> Images of plotted data
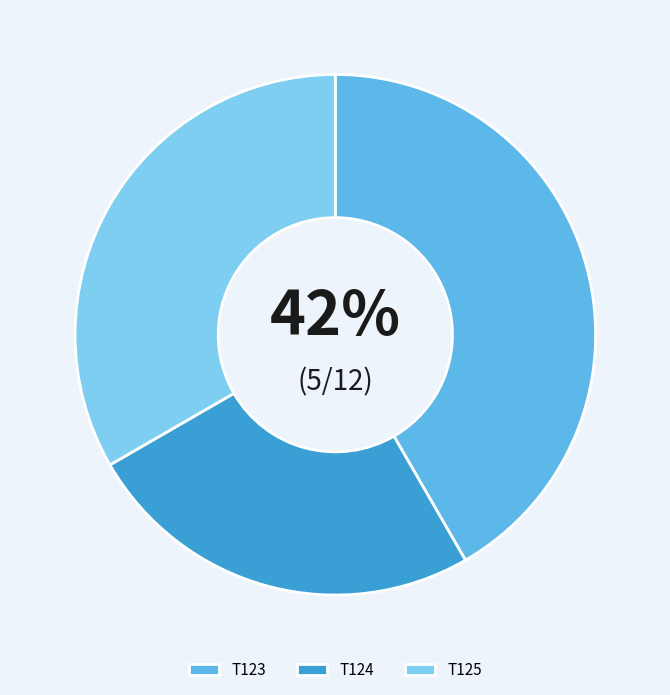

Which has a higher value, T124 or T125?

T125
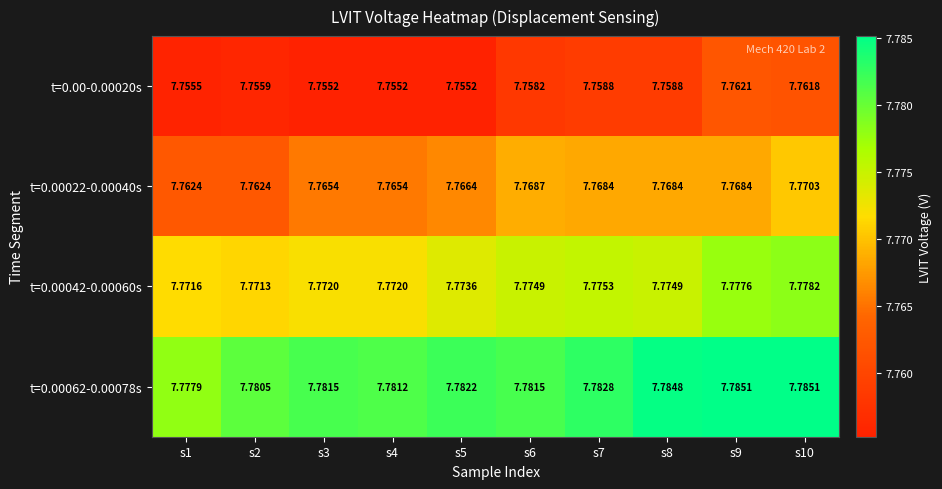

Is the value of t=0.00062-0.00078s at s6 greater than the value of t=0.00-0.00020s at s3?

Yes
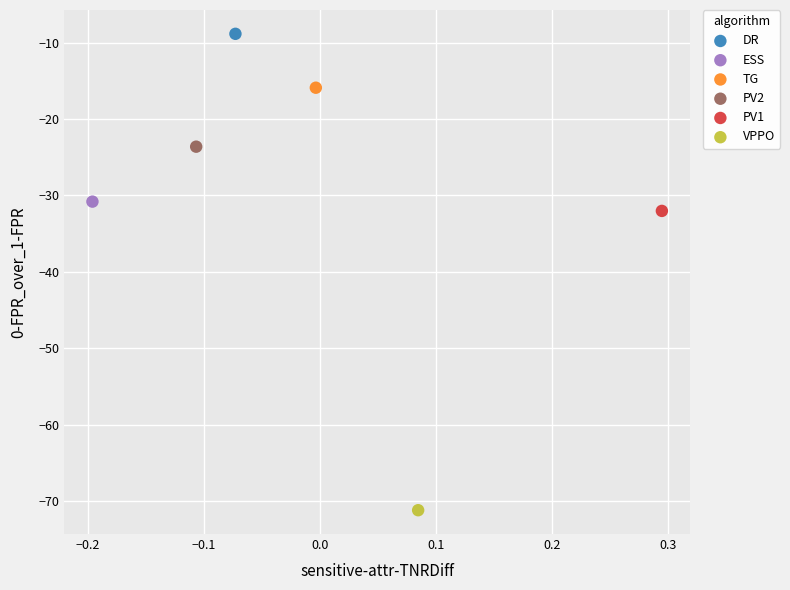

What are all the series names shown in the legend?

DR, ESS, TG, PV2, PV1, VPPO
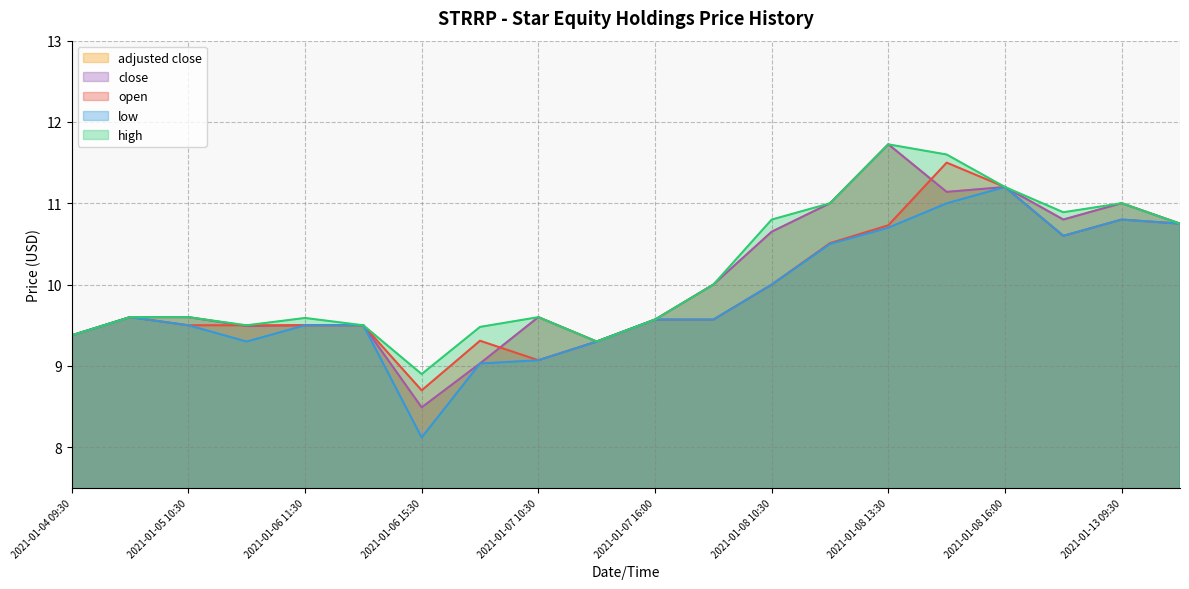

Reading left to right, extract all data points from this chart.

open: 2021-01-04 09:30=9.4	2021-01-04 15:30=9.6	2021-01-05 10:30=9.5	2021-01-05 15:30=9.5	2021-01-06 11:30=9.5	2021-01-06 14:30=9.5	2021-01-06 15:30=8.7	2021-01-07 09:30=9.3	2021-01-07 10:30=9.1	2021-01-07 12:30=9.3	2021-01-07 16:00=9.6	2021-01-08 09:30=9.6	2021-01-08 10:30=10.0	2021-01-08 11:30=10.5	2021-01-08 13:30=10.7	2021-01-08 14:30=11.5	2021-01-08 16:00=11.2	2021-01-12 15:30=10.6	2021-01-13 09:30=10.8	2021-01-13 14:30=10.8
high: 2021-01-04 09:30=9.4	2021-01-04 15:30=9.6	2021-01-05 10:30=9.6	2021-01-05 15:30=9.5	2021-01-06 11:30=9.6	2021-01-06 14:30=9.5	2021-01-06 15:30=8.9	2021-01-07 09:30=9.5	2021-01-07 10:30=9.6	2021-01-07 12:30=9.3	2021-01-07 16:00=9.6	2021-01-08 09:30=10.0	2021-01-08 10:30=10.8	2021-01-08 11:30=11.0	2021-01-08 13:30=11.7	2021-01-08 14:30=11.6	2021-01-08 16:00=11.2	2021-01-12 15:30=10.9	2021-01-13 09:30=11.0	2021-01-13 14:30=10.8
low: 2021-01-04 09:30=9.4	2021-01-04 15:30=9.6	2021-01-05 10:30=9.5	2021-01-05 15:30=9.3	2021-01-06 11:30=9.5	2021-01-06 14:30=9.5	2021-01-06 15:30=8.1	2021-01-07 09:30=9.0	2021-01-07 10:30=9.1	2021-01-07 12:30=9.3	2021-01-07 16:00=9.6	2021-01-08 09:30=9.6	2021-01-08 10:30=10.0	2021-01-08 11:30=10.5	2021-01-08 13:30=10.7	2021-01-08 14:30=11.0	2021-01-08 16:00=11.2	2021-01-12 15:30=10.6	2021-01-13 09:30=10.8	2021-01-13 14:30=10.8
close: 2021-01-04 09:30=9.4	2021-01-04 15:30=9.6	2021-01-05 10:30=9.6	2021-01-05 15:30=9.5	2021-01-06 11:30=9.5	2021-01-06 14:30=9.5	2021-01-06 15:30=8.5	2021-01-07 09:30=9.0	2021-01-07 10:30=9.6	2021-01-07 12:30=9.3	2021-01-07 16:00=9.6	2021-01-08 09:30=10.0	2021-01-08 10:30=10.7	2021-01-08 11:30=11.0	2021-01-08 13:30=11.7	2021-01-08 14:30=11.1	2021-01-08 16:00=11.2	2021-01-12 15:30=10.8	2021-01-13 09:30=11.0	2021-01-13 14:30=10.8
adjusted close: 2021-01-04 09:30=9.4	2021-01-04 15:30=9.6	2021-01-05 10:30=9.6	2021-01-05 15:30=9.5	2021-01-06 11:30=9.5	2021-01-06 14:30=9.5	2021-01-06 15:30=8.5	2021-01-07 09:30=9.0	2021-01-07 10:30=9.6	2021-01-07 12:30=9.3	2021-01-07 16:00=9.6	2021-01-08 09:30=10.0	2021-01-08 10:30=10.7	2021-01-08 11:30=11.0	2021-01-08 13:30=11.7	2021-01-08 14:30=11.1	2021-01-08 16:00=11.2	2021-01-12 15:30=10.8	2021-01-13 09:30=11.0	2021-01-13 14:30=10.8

> TASK BRIEF
Pick out every line of the records above that contains the word "value", and copy each one in full.

> PROBLEM SOLUTION
Which has a higher value, T124 or T125?
Is the value of t=0.00062-0.00078s at s6 greater than the value of t=0.00-0.00020s at s3?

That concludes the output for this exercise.